Last year, in the fourth quarter during the critical Christmas shipping season, truckers, clerks, dockworkers, and other union workers went on strike and effectively closed the Ports of Los Angeles and Long Beach. The Port of LA typically receives over 330,000 TEUs (Twenty-Foot Equivalent Units) of loaded inbounded containers each month, which equates to roughly 4 Million or so TEUs a year. A single TEU container can hold up to 47,000 lbs of cargo and can accommodate 796 bushels of soybeans or approximately 6,192 shoeboxes. (That’s a lot of shoes! At the rate of 1 pair a day, it would take over 17 years to wear them all.) And while we haven’t yet been able to find a tally of the losses, as a benchmark, if the ILWU (International Longshore and Warehouse Union) went on strike and shut down all the west coast ports, estimates are that it would cost the US economy 2 Billion a day. A complete shutdown at the ports of Los Angeles and Long Beach would, thus, likely cost the US economy over 1 Billion a day since, of the roughly 116 M short tons of foreign imports that came into West Coast ports in 2012, 74 M (over 60%) of those short tons were through the ports of Los Angeles and Long Beach!

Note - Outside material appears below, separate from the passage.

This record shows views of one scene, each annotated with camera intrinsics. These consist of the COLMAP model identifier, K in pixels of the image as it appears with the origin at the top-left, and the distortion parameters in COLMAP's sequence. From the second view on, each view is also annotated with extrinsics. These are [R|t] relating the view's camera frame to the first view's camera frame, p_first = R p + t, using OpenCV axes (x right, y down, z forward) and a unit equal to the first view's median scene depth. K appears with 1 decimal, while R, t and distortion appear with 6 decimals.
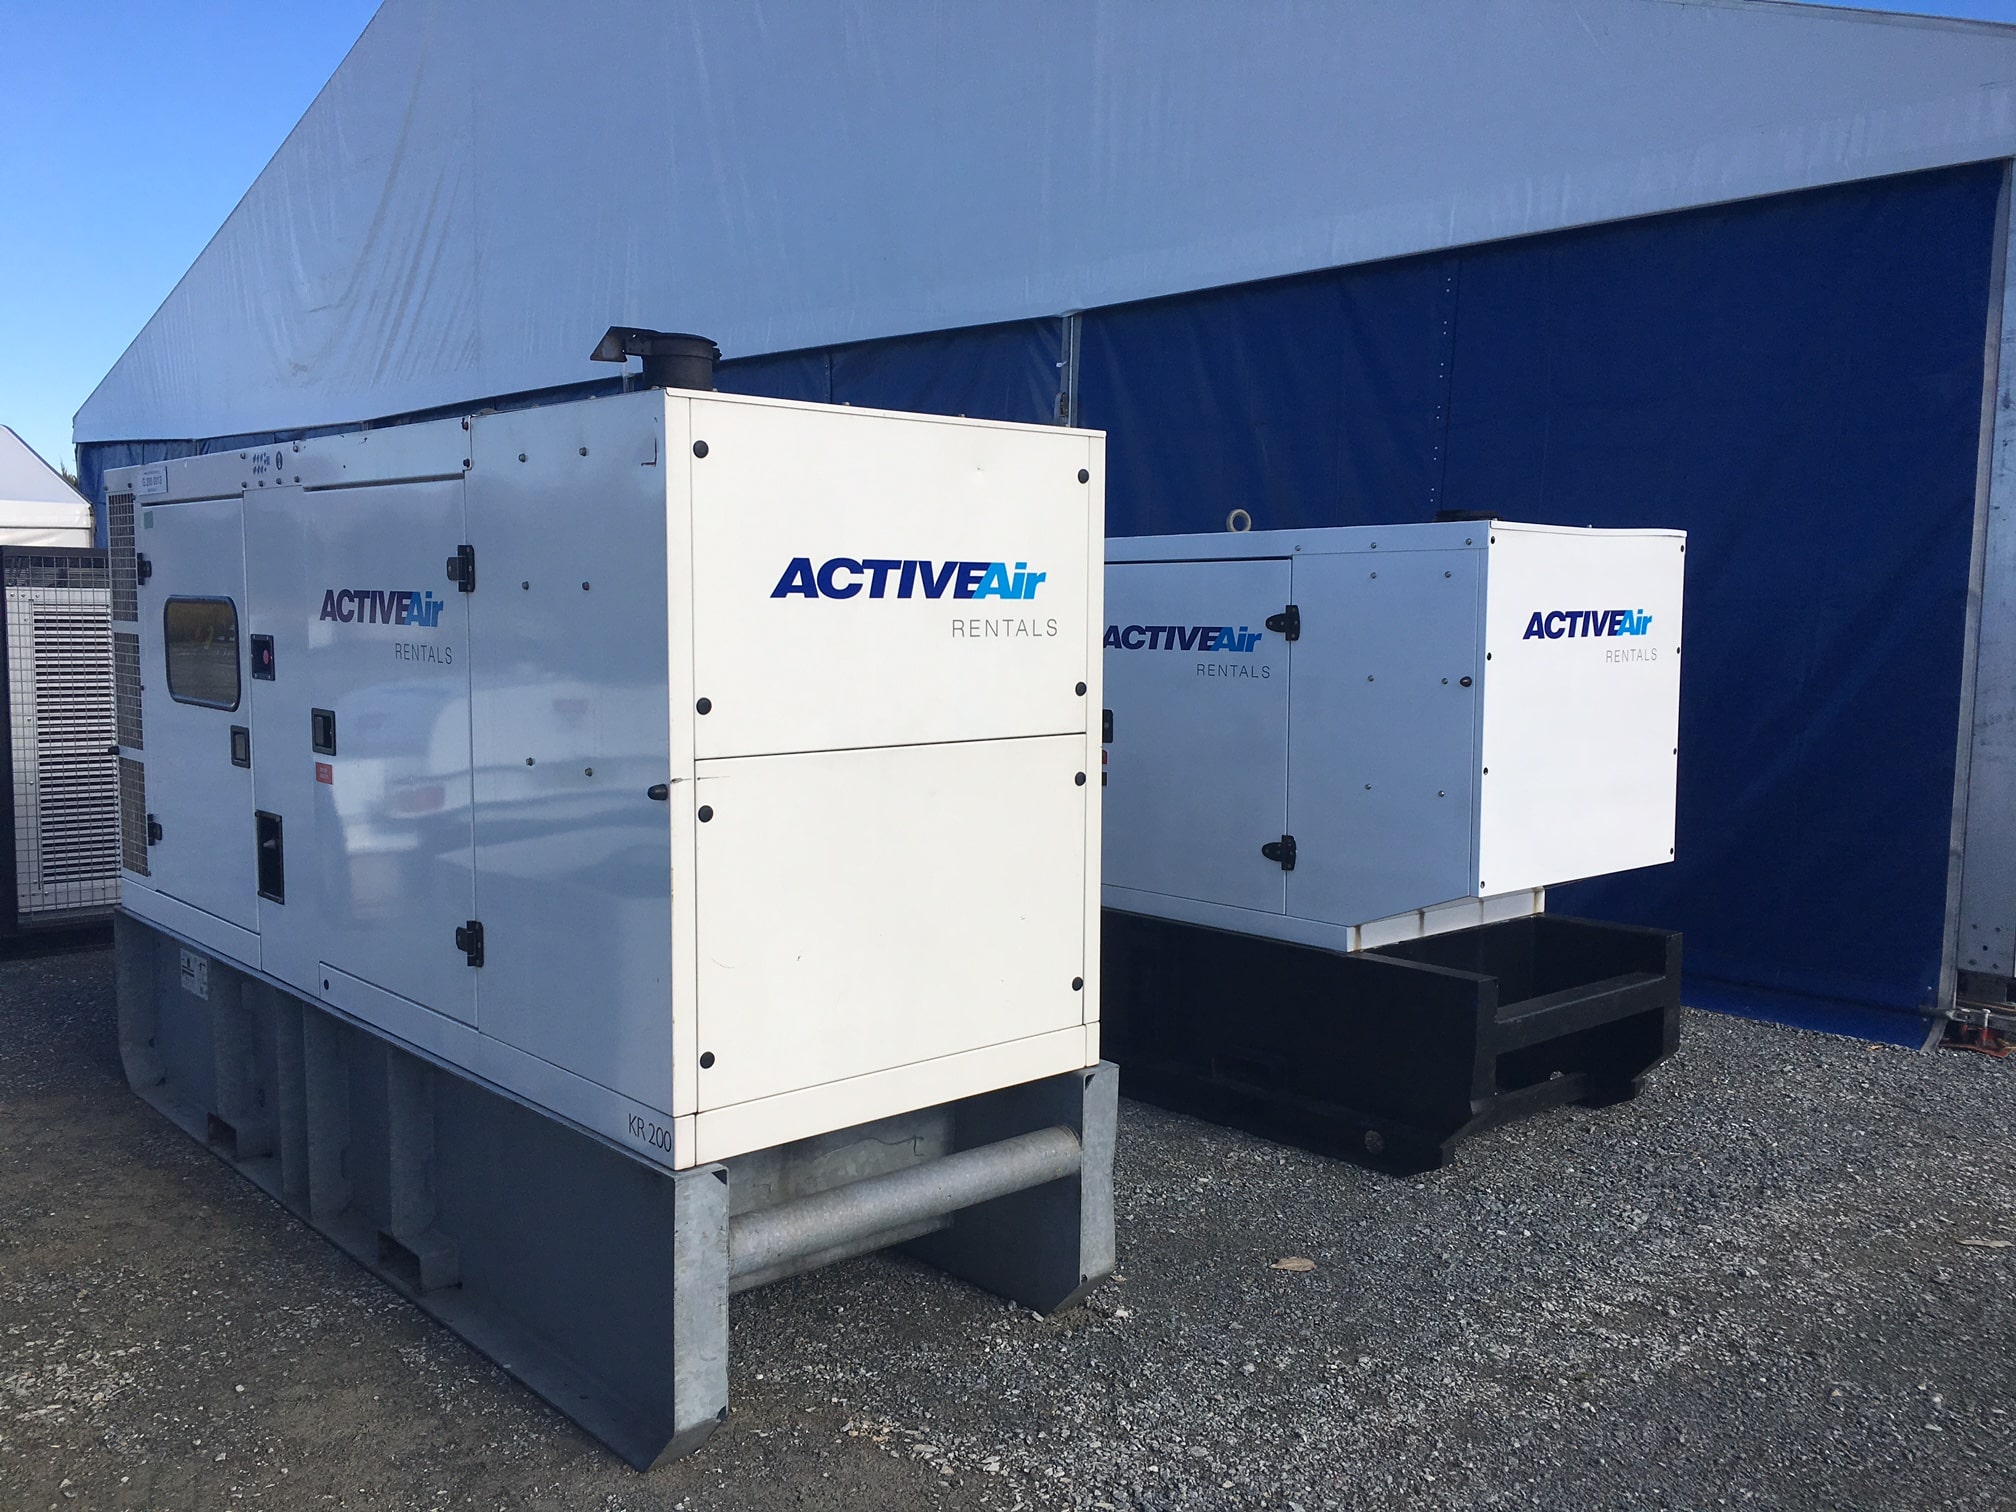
lens RADIAL K [[1726.5, 0, 1008.0], [0, 1726.5, 756.0], [0, 0, 1]] dist [0.078977, -0.095199]
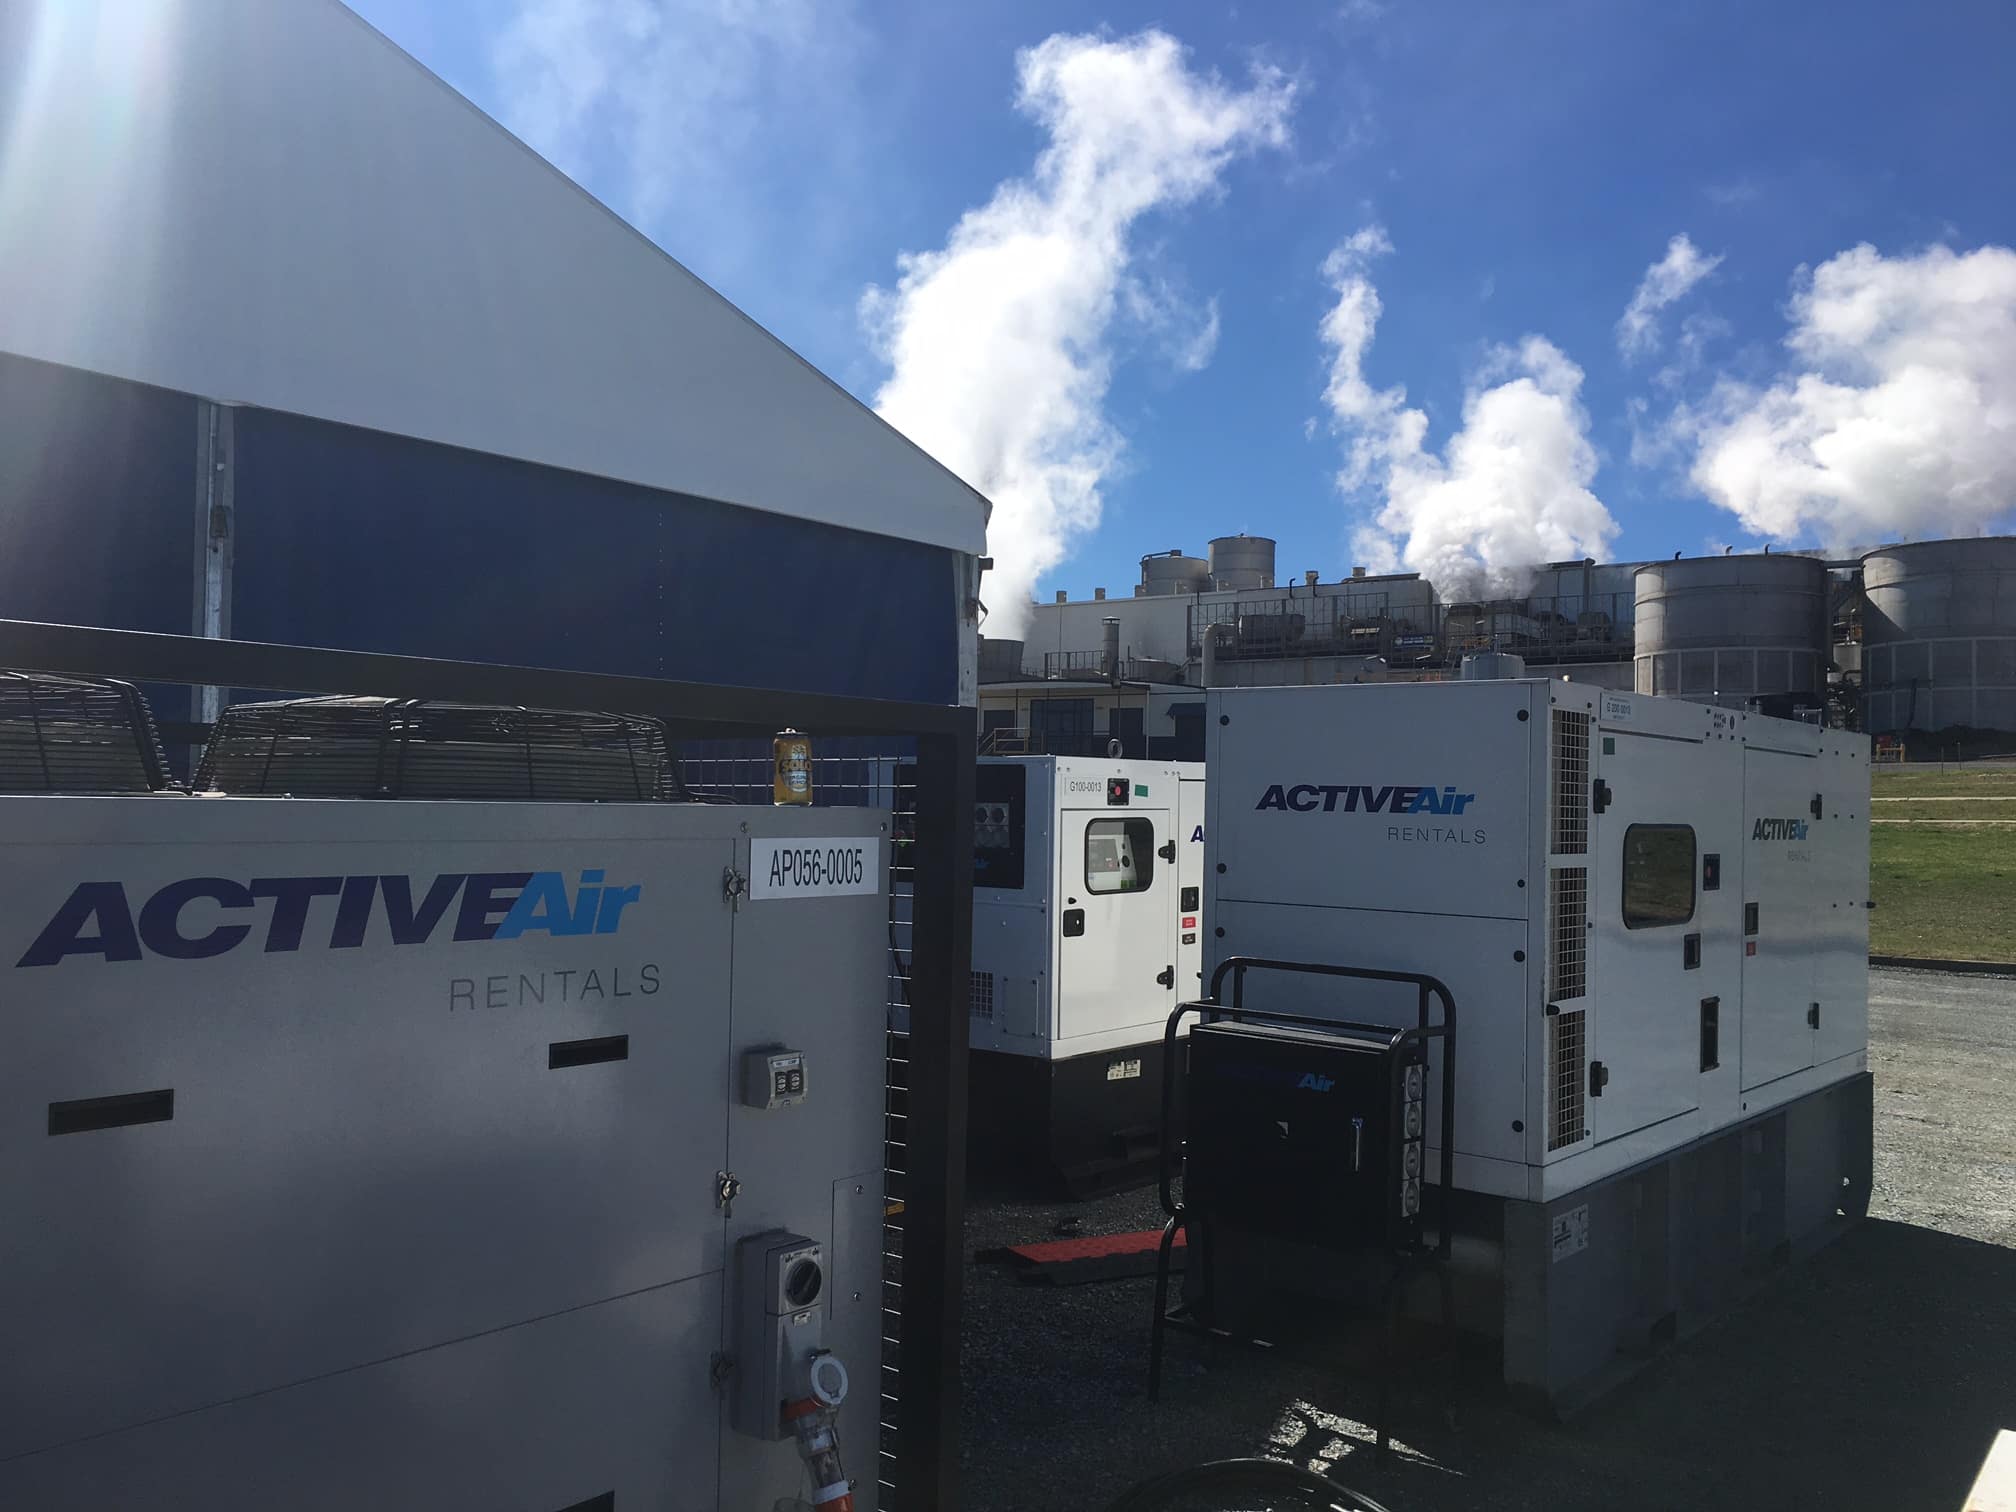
lens RADIAL K [[1726.5, 0, 1008.0], [0, 1726.5, 756.0], [0, 0, 1]] dist [0.078977, -0.095199]
pose [[-0.158066, 0.015540, 0.987306, -1.482481], [0.071737, 0.997415, -0.004214, -0.159623], [-0.984819, 0.070160, -0.158772, 1.582568]]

In 2013, a 40-day labour strike occurred at the Kwai Tsing Container Terminal in the Hong Kong Dock Strike. This strike cost Hongkong International Terminals almost HK $5 Million in daily losses as the loss of over one third of the workforce caused average delays of 2 to 4 days for all ships. That’s a loss of roughly HK $200 Million!
In 2012, the industry was almost paralyzed when the East Coast ports threatened to go on strike on October 1, as this strike was only narrowly averted at the last minute. This strike could also have cost the US Economy Billions.
In 2008, in protest of the Iraq War, the ILWU encouraged longshore workers to “shut down all West Coast ports” by walking off the job on May 1, 2008 to “Make May Day a ‘No Peace, No Work’ holiday”. On that day, more than 10,000 ILWU workers from all 29 West Coast ports voluntarily stopped work, effectively shutting down all west coast ports for a day.
In 2007, we saw the German National Rail strike of 2007. While it was only for 3 days, starting on November 14 and ending on November 17, it was the largest strike in history against Deutsche Bahn, shutting down freight service as well as passenger trains. Even though management brought in managers and other employers to keep trains running, more than 40% of freight trains — needed to carry cargo to and from docks — were halted. The strike cost over € 50 Million a day.
Strikes aren’t a new occurrence. We can keep going, all the way back to (at least) the 1792 Philadelphia River Pilot’s strike. More importantly, since unions aren’t going anywhere (and are, in fact, gaining ground in the emerging and newly emergent economies), strikes aren’t going anywhere either.
And they will bring your global trade to a halt if you are not prepared for them.
How do you prepare for them? Keep an eye on all of the ports, rail, and trucking companies you use to move your goods and when their union contracts expire. When expiration draws near, monitor the situation. If it looks like talks will break down, make sure you have alternate options at the ready. Have plans that use other ports, and other trucking companies, even if those ports are further and those trucking companies cost more, if the goods are critical to your bottom line — and if they are strategic, and small enough, consider air freight from a secondary airport to a secondary airport. (Solutions like FreightOS can often help you identify nearby ports and airports and relative costs.) While the hope is that you will never need to use less efficient and less cost-effective options, if the alternative is risking your goods trapped in a port for months, a less profitable sale is still much better than no sale. (Remember, No Sale, No Store.)